Es schien eine Ewigkeit zu dauern, bis die
Säule sich dazu entschloss, der Schwerkraft nachzugeben und langsam
umzukippen. Dann geschahen mehrere Dinge gleichzeitig:
Während die erste Säule unter den
entsetzten Blicken des Trulls und seiner beiden Begleiter genau gegen den
Fuß der zweiten stieß und auch diese dadurch wiederum zu wanken
und schließlich zu kippen begann, kamen drei Ôrgs um jene (übrigens
auch außen stark abgerundete) Tempel-Ecke, die der zweiten Säule
am nächsten war.
"Vorsicht!" rief Ûro mit wedelnden Armen,
als er die Gefahr erkannt hatte; die drei Ôrgs schienen den Lärm
der ersten gefallenen Säule nicht bemerkt zu haben und wunderten sich
nur ein wenig über die staubige Luft. "Weg da!"
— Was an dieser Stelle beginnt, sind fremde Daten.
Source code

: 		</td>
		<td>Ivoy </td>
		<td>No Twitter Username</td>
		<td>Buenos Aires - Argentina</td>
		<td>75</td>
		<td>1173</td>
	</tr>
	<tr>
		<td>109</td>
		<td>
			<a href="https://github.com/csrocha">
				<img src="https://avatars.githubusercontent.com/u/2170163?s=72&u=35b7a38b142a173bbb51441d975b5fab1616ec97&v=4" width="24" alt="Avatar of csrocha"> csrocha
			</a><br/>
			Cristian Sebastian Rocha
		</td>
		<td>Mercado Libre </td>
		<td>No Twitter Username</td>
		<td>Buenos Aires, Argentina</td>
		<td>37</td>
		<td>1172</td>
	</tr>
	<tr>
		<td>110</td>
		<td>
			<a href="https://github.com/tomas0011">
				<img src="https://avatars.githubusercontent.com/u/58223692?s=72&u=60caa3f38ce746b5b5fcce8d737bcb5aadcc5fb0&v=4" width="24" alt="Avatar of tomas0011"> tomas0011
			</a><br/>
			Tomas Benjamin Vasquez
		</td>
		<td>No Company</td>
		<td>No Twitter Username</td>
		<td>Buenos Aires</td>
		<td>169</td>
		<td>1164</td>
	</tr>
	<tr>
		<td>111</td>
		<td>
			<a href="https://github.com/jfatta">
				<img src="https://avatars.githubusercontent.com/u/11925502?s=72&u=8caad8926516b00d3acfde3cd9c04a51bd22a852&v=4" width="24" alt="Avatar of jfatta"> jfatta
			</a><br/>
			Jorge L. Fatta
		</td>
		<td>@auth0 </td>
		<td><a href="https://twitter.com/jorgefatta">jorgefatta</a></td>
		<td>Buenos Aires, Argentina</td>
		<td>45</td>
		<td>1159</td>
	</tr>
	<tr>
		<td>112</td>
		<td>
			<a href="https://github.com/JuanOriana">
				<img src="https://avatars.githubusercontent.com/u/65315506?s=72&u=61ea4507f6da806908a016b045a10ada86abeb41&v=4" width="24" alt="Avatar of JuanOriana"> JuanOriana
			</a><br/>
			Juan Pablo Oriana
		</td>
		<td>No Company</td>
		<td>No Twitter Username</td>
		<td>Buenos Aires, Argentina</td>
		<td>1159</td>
Die Drei erfassten die heikle Situation jedoch
zu spät und konnten der nun krachend und komischerweise sehr rasch
niederstürzenden zweiten Säule nicht mehr ausweichen.
Nachdem sich der Staub gelegt hatte, sah Schorsch
nach den Dreien, kam jedoch kopfschüttelnd mit betrübter Miene
zurück. "Nichts mehr zu machen..."
Schließlich fand auch Ûro wieder
aus der Schockstarre heraus. "Das waren ausgerechnet der Architekt und
die beiden Baumeister, die den Tempelbau geleitet haben... Was für
eine Tragödie!"
"Na, die Falschen hat's dann ja nicht erwischt",
meinte der Tswerg trocken, aber für die anderen kaum hörbar.
"Was... was machen wir jetzt...?" Ûro
wandte sich hilfesuchend um - doch Ruydi war spurlos verschwunden.